### [Instructions for the task]
Records follow. Print exactly the lines from the one that has "middle tip: (254, 173)" through the one that has "pinky pip: (367, 56)", inclusive, and omit the pictures.

### [Data to examine]
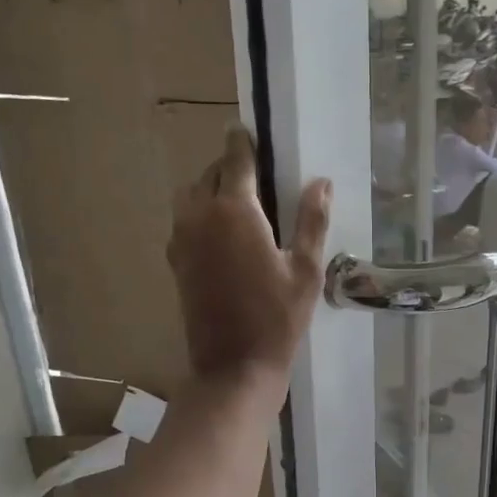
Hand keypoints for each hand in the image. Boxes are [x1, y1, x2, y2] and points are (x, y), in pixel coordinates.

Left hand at [167, 125, 330, 389]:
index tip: (246, 131)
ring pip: (190, 195)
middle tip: (254, 173)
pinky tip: (222, 234)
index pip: (235, 159)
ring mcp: (182, 239)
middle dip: (229, 166)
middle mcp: (200, 216)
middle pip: (210, 173)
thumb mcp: (306, 269)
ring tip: (237, 202)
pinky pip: (184, 221)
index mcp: (235, 211)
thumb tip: (321, 182)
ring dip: (210, 188)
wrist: (233, 365)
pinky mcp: (176, 261)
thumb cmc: (278, 318)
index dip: (242, 142)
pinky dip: (199, 214)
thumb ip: (312, 221)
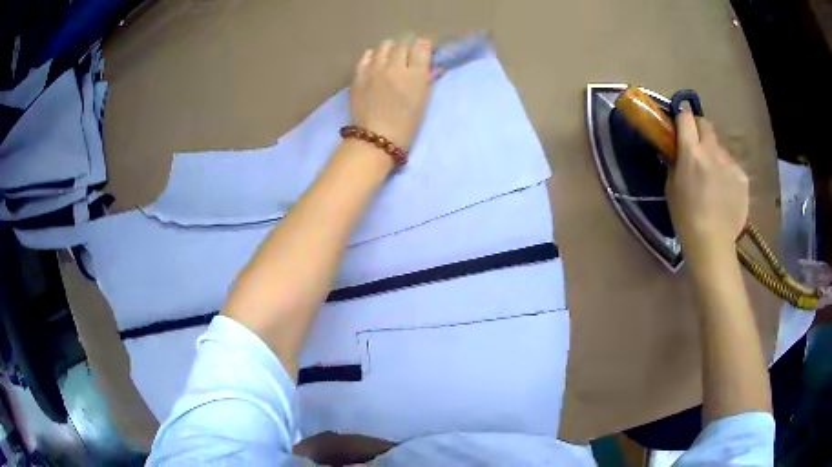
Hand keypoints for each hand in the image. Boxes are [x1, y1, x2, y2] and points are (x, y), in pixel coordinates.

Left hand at [350, 36, 433, 149]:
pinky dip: (374, 56)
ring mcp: (375, 69)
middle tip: (408, 56)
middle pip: (403, 43)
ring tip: (391, 58)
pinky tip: (376, 64)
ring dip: (391, 49)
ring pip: (385, 46)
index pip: (422, 46)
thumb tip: (429, 66)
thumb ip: (426, 80)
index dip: (424, 46)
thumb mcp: (423, 101)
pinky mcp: (359, 75)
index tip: (424, 51)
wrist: (376, 139)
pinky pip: (367, 56)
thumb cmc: (406, 125)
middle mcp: (395, 66)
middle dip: (408, 47)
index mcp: (415, 75)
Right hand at [666, 106, 748, 262]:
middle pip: (706, 124)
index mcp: (691, 152)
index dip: (682, 113)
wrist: (712, 244)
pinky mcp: (742, 177)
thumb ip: (674, 163)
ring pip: (720, 147)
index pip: (686, 117)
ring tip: (714, 178)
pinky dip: (727, 173)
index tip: (680, 117)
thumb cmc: (685, 218)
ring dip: (714, 154)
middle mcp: (712, 151)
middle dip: (699, 128)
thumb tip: (676, 150)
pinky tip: (725, 192)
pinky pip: (732, 166)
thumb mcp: (671, 188)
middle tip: (697, 144)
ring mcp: (730, 163)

### [Finished exercise]
middle tip: (254, 173)
pinky tip: (222, 234)
index pip: (235, 159)
ring mcp: (182, 239)
middle dip: (229, 166)
middle mcp: (200, 216)
middle pip: (210, 173)
thumb mcp: (306, 269)
ring tip: (237, 202)
pinky pip: (184, 221)
index mcp: (235, 211)
thumb tip: (321, 182)
ring dip: (210, 188)
wrist: (233, 365)
pinky mcp: (176, 261)
thumb cmc: (278, 318)
index dip: (242, 142)
pinky dip: (199, 214)
thumb ip: (312, 221)
Hand keypoints for each hand in the image. Boxes are [x1, y1, x2, y2] and points are (x, y), in pixel coordinates.

Left hand at [350, 36, 433, 149]:
pinky dip: (374, 56)
ring mcp: (375, 69)
middle tip: (408, 56)
middle pip: (403, 43)
ring tip: (391, 58)
pinky tip: (376, 64)
ring dip: (391, 49)
ring pip: (385, 46)
index pip: (422, 46)
thumb tip: (429, 66)
thumb ip: (426, 80)
index dip: (424, 46)
thumb mcp: (423, 101)
pinky mcp: (359, 75)
index tip: (424, 51)
wrist: (376, 139)
pinky pip: (367, 56)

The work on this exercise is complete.